User Experience is Way More Than Designing for Online Engagement

User experience is often thought of as relating only to websites, using mobile devices and in particular eCommerce navigation where the online shopping experience can leverage sales and customer engagement. I think we’re missing something if we don’t extend this meaning to all aspects of human cognition, choices and behavior. The implications for products and brand experience from the retail environment to architecture and design not to mention healthcare and banking are immense. These are all areas where people, customers engage with brands.

User experience is way more than just a two-dimensional screen experience

Think about the time you might be attempting to purchase parking in a garage the payment machine you’re using is so convoluted and complex you can’t intuitively figure out how to pay. Or you just went shopping at a new Whole Foods store and have this very connected experience to the food you purchase. You can’t immediately figure out how all these gadgets work though the remotes you have. The icons don’t make sense the buttons for the same features aren’t in the same place. The result is frustration and your general dislike for the brand of whatever product you bought.
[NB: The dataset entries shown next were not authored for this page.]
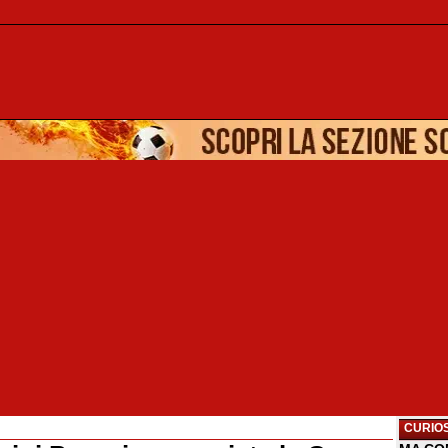
CURIOS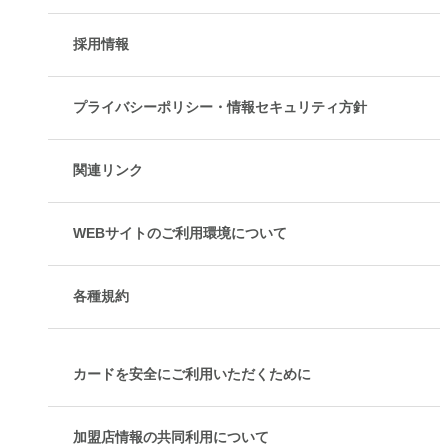
採用情報
プライバシーポリシー・情報セキュリティ方針
関連リンク
WEBサイトのご利用環境について
各種規約
カードを安全にご利用いただくために
加盟店情報の共同利用について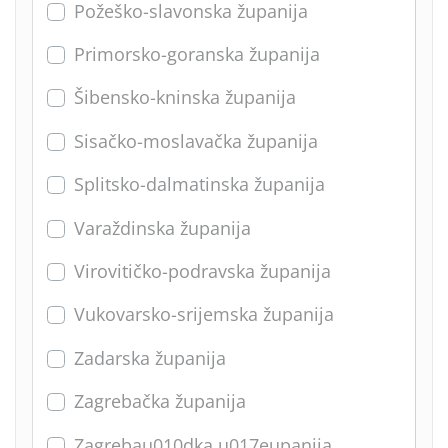
Požeško-slavonska županija
Primorsko-goranska županija
Šibensko-kninska županija
Sisačko-moslavačka županija
Splitsko-dalmatinska županija
Varaždinska županija
Virovitičko-podravska županija
Vukovarsko-srijemska županija
Zadarska županija
Zagrebačka županija
Zagrebau010dka u017eupanija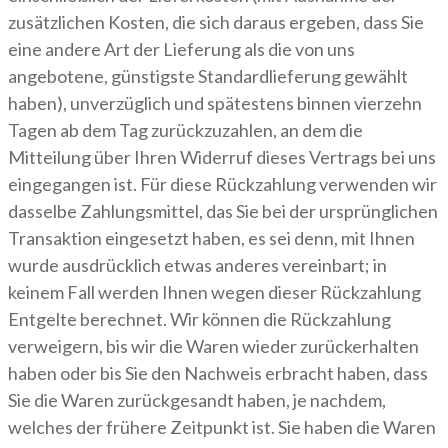
zusätzlichen Kosten, die sich daraus ergeben, dass Sie
eine andere Art der Lieferung als die von uns
angebotene, günstigste Standardlieferung gewählt
haben), unverzüglich und spätestens binnen vierzehn
Tagen ab dem Tag zurückzuzahlen, an dem die
Mitteilung über Ihren Widerruf dieses Vertrags bei uns
eingegangen ist. Für diese Rückzahlung verwenden wir
dasselbe Zahlungsmittel, das Sie bei der ursprünglichen
Transaktion eingesetzt haben, es sei denn, mit Ihnen
wurde ausdrücklich etwas anderes vereinbart; in
keinem Fall werden Ihnen wegen dieser Rückzahlung
Entgelte berechnet. Wir können die Rückzahlung
verweigern, bis wir die Waren wieder zurückerhalten
haben oder bis Sie den Nachweis erbracht haben, dass
Sie die Waren zurückgesandt haben, je nachdem,
welches der frühere Zeitpunkt ist. Sie haben die Waren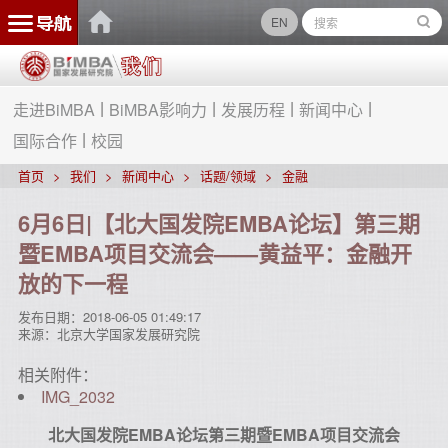
EN
走进BiMBA
BiMBA影响力
发展历程
新闻中心
国际合作
校园
首页
我们
新闻中心
话题/领域
金融
6月6日|【北大国发院EMBA论坛】第三期
暨EMBA项目交流会——黄益平：金融开
放的下一程
发布日期：
2018-06-05 01:49:17
来源：
北京大学国家发展研究院
相关附件：
IMG_2032
北大国发院EMBA论坛第三期暨EMBA项目交流会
Think about the long phone cues with only voice-activated systems you may get from your bank or cable provider, more bad user experiences. these examples show you how you connect, what is valued by you is not recognized by the company and brand. This is more than frustrating, it forces customers, like you away from any loyalty to the company. Their brand represents frustration and a lack of connection to you the customer. It can be applied to just about everything we as humans and consumers engage with, from the restaurant we just went to, to buying paying for your parking ticket at the automated garage, to navigating a new Whole Foods store. It’s the entire experience that shapes what we love or hate. It can super simple or terribly complicated.

The real goal of good UX and UI is to create positive outcomes for consumers

The real goal of well thought out user experience is to think like your customers. Think like those who are navigating your control pannel your customer service portal or your eCommerce website. Who are these customers? What are they trying to do? How do create a positive and rewarding experience for them? These are the questions brands and companies should be asking all the time, every day.

Human perception builds neuro-pathways that give us good or bad feelings. 

Our brains may be really complicated but they actually do a very good job of giving us feedback on how we deal with the world around us and the experiences we’re creating. We get “trained” rapidly in finding ways to do things or in finding reinforcement in our behavior that keeps us coming back for more. The simplest things we do can drive us crazy if they don’t work. If we’re lost in using the ATM machine or figuring out the complexity of that new washer dashboard that’s totally digital. How we design and experience functionality connects us to things we love and creates patterns of use and familiarity that we go back to.

How we engage with the world around us is our user experience. This is a combination of design, perceptions, and expectations we’ve developed from everything we’ve been exposed to. Thinking in this way helps market.

All aspects of design fit user experience

It’s actually really a very broad term that defines how anyone is connected to an experience.  From stores to phone calls to a residential location that you live and you’re just moving in you’re having a user experience. But think about the hospitality industry, as much as going to church all of this shapes our relationship to a place, an institution or a store all shape out we value and grow our relationship.

As brands build their customer relationships, in whatever area or market they existing in it really pays off to look at people, behavior and how individual personas or customers connect with your brand and keep in my how they all need to feel important.

People forget that everything we engage with is user experience.